Playing everyone in the league once -- and radical realignment based on geography later -- is bad for travel, despite MLB claiming the opposite. And it's bad for TV times. It's also bad for attendance and bad for fairness.
TRAVEL
You're eliminating nearby road division games (2 of them), so you can play half the other league on the road too (farther distances).
You're also shrinking league series by a game to create more road series vs interleague opponents. Aka, you're playing MORE SERIES TOTAL, which is more flights; more time on airplanes.
TV TIMES.
You're going from 5 road series to the opposite division (W vs E, E vs W) to 7 one year, 8 the next.
The West teams are going from 12 road series vs the teams in East/Central divisions to 15.
Literally everyone in baseball gets more road games at 4 pm, 5 pm, 9 pm or 10 pm and less at 7 pm.
FAIRNESS
By reducing the number of four game series and playing more 3 and more 2 game series, you're increasing the chances someone misses an opponents' best starter. Huge difference between facing the Mets' Scherzer, deGrom and Bassitt vs the Mets Walker, Peterson and Williams.
Yes, everyone plays everyone now, which SOUNDS fairer, but it's now WHEN you play a team is going to matter a lot more. Baltimore, Seattle, Arizona... those teams were terrible in April, but are playing really good now. The Braves were mediocre the first two months and are playing .800 baseball now. While San Francisco, Milwaukee, LA Angles, NY Yankees... those teams were a lot better the first half of the season than the second.
ATTENDANCE
The reason that some interleague series draw really well is because those series are special events that happen once a year, or once every six years. You circle your calendar because if you don't go see Trout/Ohtani NOW, you've got to wait six years.
We can see this with Houston and Texas. Houston switched leagues.

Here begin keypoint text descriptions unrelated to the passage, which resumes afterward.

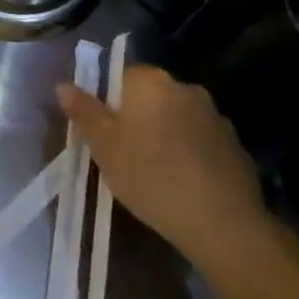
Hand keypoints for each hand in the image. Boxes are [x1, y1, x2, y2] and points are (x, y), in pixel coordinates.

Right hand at [57, 64, 268, 269]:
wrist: (222, 223)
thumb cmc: (151, 176)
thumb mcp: (103, 146)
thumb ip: (83, 111)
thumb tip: (63, 85)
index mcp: (151, 81)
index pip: (119, 75)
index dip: (105, 102)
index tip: (101, 133)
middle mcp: (186, 88)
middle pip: (149, 96)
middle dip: (135, 119)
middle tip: (121, 154)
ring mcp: (216, 117)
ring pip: (176, 119)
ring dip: (163, 135)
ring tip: (153, 173)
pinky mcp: (235, 146)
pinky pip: (200, 142)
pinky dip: (188, 154)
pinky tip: (183, 184)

Here's average attendance for HOU vs TEX (both stadiums combined; removing COVID and Hurricane effected series) over 8-year spans
Both in AL: 31,293 (139 games from 2013-2019, plus 2022)
Interleague: 36,743 (48 games from 2005-2012)
And that's an in-state rival for bragging rights.
Everyone loves to point to the Trout/Ohtani or Crosby/Ovechkin effect. But for every team with an elite superstar, there's four teams without one. Sure, each team has good players, but Ohtani is a unicorn.
Not to mention that players change teams so much, you DON'T have guys who never visited somewhere. How many HOF guys played for just one team?
Baseball-reference HOF monitor leaders for players not yet eligible:
SEVEN of the top 10 hitters played in both leagues. The other three (Molina, Altuve and Trout) have played at least a road game at every MLB team. Molina's played in like 37 different stadiums; and Williamsport and San Juan.
EIGHT of the top 10 pitchers have played in both leagues. Other two, Kenley Jansen has pitched on the road vs everyone; and Kershaw has pitched on the road at 28 places. He's missed BAL, BOS; and his 4 starts at Texas were during the COVID neutral site World Series.
But sending the Dodgers to 15 AL cities every year doesn't guarantee he pitches at each stadium anyway; You've got a 40% chance of him not being scheduled to pitch!
Furthermore; the Trade Deadline. If it was so important to get everyone in every city... why do NO LEAGUES make sure that all interleague games are done BEFORE the trade deadline? Obviously, with 15 teams in each league, you need at least one interleague series happening at all times. But surely they could figure out a better rotation and then make the non-rival division series be early and the rival ones late?
Radically changing the schedule based on the argument that "Seattle fans deserve to get a visit from the Washington Nationals so they can see Juan Soto more than once every six years" only works if Juan Soto is guaranteed to show up. But that series was Aug 23 & 24 and he got traded to San Diego August 2.